Story by: Nathan Fairbairn with Jason Kapalka
Illustrated by: Matt Smith

The year is 1220AD, during one of the countless crusades of the late Middle Ages. And something, some craft falls from the sky bringing what local villagers describe and call as demons! The set up for this new series from Image had me very much intrigued as I am a fan of medieval times and science fiction. After the initial few attacks that are so quick, they last only a few panels, we don’t see much of these supposed “demons” until the closing pages which really ramps things up leaving the reader wanting to grab the next issue right away.lf12

The story from Fairbairn and Kapalka is written in a way where we are given a few handful of important characters and through their personalities and demeanor see just how different a newly knighted warrior can be from a grizzled wine soaked knight. I really enjoyed the exchanges and dialogue between the knights and crusaders as they are sent to investigate the spread of heresy with the dreaded inquisitors who see heresy in everything, but this is just a fool’s errand where the ulterior motives of the lord haven’t been fully revealed yet. This part of the book felt like one of the collected stories from the Canterbury Tales, a story meant to show the differences about crusaders and the inquisition during the time period. That is until these demons are discovered, where upon death, survival and courage become the motivations for these knights.

I was very impressed with the illustrations of this first book in the series. When I think of the middle ages, I picture long dirt trails that end at muddy encampments at the base of castles under siege. lf1That is exactly what Matt Smith has provided for us. The dialogue does a great job of describing and putting a class to each character we are introduced to, but the illustrations make it immediately clear who is a well-dressed and fed noble and who is a lowly field peasant.

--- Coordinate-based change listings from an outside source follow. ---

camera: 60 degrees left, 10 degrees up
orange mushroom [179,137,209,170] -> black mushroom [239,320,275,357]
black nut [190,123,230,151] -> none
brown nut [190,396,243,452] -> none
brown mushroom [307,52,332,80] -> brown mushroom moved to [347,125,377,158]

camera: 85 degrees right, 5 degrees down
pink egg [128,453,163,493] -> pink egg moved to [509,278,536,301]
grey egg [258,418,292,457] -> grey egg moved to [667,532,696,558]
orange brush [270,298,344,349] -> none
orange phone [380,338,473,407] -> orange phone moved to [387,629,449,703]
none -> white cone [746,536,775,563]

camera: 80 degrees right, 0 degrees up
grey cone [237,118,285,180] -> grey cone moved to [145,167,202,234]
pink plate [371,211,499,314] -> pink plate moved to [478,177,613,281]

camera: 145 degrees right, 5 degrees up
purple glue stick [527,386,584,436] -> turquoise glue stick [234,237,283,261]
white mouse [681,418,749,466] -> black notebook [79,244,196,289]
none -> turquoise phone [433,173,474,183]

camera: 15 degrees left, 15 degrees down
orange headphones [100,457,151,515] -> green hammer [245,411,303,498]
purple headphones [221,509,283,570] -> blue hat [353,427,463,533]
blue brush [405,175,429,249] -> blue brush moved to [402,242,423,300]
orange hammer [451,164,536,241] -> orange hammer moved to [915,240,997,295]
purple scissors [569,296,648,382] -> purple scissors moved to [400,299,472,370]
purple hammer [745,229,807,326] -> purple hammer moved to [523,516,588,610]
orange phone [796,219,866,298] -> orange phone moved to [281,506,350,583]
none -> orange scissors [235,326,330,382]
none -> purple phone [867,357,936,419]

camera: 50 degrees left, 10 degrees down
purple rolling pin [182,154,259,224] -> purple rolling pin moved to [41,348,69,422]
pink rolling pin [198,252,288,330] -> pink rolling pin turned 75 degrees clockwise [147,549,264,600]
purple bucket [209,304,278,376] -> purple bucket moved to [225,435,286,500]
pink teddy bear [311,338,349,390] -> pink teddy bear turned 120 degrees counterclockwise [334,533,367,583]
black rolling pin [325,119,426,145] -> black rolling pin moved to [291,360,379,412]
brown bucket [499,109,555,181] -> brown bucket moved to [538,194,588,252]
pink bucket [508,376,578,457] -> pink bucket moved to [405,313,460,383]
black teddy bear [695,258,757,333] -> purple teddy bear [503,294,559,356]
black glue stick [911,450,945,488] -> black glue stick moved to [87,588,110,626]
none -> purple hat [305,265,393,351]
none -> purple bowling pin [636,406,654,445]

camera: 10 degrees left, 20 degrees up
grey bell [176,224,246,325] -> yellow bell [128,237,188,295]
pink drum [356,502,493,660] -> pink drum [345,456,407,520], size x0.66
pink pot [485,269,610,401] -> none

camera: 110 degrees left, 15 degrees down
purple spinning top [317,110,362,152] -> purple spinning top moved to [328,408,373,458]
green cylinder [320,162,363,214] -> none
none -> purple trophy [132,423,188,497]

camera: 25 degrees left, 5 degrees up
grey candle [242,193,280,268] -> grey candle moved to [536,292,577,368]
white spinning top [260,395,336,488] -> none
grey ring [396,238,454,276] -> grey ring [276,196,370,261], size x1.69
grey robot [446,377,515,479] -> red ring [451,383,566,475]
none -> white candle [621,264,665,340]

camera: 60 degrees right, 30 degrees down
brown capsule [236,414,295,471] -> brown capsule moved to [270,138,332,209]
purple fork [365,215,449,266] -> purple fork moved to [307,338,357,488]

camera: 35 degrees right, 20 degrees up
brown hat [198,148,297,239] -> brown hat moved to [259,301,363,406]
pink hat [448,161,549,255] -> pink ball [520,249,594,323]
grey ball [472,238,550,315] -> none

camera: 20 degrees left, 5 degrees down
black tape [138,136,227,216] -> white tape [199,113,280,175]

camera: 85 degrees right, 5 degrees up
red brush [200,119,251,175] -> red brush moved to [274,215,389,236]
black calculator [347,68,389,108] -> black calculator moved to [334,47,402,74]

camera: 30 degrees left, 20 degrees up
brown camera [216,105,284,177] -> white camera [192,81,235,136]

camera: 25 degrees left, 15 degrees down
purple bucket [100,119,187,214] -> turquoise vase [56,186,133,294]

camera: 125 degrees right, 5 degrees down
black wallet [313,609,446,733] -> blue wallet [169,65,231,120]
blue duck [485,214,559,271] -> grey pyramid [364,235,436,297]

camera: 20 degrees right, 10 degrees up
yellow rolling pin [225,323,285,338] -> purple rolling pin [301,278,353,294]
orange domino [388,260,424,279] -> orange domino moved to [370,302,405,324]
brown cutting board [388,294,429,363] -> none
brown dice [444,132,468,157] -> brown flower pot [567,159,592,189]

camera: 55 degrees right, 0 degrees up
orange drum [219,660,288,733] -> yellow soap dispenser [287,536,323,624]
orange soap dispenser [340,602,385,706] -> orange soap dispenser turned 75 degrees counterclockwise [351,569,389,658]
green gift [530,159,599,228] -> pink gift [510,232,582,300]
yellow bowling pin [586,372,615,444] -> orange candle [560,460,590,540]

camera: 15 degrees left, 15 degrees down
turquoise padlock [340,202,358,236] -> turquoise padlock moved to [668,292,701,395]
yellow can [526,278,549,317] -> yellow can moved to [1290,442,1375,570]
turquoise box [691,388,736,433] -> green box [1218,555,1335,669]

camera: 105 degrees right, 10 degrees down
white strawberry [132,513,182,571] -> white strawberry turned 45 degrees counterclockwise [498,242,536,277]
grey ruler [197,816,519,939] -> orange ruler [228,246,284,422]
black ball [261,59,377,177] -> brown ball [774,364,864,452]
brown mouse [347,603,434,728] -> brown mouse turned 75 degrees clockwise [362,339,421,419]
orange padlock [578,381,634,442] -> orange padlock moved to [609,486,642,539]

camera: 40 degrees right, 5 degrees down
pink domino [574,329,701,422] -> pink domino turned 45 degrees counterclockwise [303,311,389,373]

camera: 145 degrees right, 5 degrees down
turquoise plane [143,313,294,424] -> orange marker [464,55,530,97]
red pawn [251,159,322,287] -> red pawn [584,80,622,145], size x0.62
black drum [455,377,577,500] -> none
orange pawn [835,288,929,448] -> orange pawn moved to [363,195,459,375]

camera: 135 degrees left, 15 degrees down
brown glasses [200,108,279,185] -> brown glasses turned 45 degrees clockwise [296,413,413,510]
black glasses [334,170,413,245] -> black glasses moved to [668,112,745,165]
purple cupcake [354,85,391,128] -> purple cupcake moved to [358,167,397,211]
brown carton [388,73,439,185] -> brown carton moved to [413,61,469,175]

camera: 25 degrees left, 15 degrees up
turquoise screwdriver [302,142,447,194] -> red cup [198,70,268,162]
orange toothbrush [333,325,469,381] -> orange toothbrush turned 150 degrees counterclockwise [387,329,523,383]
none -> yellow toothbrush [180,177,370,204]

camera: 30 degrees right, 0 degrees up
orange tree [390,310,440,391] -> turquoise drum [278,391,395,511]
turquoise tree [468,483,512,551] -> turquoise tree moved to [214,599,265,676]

The period setting of this book had me interested because I know medieval tales always have a high level of drama and action associated with it due to the sense of honor of squires and knights or the lack thereof of old crusade veterans who see the world for what it truly is. But throw in a crash landing with these chitinous armored “demons” and the story takes a hard left from what I would expect from a story about red cross bearing crusaders. One issue in and I am already putting in a subscription to make sure I get my hands on the next issue.